What if you had the choice between two investments: both earning $100 per year, but one taxed at 30%, and the other at 20%? For which would you be willing to pay more?
What if investment A was otherwise identical to investment B, but had an upfront fee and significantly higher transaction costs than option B: Which would you rather own?
Would you be willing to pay more for the ease of having something delivered to your home versus dragging yourself out to a store and then hauling it back home? That is, does convenience justify a premium?
What if alternatives solutions to a problem were lacking: would you be willing to pay more to solve your need than you otherwise would?

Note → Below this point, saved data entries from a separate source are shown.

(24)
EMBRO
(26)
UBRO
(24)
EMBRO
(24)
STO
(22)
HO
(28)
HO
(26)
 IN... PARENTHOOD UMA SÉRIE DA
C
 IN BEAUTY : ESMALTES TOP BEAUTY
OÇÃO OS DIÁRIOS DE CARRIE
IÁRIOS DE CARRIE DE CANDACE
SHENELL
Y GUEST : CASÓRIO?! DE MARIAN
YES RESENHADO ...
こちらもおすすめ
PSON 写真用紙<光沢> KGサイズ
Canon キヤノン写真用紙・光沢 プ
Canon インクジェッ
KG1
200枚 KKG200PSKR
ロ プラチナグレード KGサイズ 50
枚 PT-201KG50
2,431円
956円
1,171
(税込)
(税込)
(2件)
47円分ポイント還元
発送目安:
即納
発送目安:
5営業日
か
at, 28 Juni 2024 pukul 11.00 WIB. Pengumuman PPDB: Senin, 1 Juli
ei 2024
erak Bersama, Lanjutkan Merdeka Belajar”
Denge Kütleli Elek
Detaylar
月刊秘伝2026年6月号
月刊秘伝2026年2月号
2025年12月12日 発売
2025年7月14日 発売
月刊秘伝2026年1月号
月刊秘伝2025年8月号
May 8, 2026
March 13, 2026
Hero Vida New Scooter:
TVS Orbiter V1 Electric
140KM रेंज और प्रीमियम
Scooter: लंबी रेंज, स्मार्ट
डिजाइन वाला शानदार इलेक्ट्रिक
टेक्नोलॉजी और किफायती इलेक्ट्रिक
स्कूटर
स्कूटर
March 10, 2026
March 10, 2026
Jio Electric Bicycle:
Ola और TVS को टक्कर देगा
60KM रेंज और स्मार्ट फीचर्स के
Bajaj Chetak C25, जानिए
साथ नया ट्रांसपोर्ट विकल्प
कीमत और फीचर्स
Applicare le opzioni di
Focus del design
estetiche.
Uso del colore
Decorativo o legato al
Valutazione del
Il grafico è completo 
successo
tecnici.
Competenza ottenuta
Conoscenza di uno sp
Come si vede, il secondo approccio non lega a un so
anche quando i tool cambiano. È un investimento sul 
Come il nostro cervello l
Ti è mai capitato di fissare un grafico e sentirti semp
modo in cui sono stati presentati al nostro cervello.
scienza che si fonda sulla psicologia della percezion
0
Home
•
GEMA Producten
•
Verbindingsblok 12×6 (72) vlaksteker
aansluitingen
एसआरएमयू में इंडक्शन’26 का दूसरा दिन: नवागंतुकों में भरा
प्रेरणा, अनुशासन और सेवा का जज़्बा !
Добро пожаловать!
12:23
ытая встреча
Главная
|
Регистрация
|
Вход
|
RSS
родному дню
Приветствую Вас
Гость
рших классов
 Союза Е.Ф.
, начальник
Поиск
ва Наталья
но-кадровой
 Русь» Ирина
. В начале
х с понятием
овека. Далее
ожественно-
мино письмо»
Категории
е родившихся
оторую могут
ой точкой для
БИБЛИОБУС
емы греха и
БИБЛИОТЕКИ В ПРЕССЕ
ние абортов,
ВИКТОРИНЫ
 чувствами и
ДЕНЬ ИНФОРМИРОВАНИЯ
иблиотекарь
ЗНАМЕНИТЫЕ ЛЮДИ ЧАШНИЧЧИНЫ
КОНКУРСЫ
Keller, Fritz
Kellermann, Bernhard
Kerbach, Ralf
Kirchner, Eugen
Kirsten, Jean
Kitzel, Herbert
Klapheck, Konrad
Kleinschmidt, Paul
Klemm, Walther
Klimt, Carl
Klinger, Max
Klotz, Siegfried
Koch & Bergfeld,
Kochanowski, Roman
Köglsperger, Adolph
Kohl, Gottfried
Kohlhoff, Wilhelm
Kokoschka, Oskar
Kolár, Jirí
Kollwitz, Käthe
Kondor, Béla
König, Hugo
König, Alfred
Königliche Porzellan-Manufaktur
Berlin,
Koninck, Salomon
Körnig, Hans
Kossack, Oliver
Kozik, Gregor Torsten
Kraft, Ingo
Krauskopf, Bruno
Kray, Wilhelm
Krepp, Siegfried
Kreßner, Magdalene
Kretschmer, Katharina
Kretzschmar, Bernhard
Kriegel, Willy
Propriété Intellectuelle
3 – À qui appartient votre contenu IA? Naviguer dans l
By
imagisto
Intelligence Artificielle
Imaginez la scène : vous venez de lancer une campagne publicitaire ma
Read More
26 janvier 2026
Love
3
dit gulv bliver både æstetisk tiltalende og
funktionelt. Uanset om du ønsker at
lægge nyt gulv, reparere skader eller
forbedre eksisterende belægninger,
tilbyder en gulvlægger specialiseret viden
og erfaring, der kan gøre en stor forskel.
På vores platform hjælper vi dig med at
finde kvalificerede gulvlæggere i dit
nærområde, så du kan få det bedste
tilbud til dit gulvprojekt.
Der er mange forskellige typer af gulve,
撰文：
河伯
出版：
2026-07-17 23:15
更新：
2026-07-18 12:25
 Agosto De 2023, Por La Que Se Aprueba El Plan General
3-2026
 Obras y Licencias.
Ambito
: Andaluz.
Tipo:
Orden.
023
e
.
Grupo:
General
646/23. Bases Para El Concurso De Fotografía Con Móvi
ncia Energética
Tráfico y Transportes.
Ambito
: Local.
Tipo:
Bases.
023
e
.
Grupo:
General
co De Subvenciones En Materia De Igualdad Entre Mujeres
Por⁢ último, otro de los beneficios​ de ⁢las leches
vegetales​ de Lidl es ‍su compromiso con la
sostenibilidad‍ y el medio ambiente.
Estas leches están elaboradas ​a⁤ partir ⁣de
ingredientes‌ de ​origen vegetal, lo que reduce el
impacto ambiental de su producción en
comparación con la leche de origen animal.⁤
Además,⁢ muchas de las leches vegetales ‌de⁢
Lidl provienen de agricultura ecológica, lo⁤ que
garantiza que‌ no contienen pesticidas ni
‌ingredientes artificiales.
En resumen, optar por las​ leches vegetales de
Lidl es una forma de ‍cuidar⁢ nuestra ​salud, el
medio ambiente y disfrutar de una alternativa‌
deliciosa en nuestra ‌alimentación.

Elevated valuations on the US stock market relative to its long-term history are often cited as reason for alarm—like picking up nickels in front of a steam roller according to a recent Yahoo Finance article. And it’s true that current valuations, using the cyclically adjust price-to-earnings ratio made famous by Nobel Laureate Robert Shiller, are above average—27.9 currently vs. the 1881 – 2016 average of 16.7. However, since 1990 we’ve spent 95% of the time above this 135-year average. Valuations do have some predictive power over long-term returns—it’s one reason we think it’s important to have a meaningful allocation to cheaper foreign developed and emerging markets stocks right now—but high valuations don’t necessarily mean we are due for a market crash.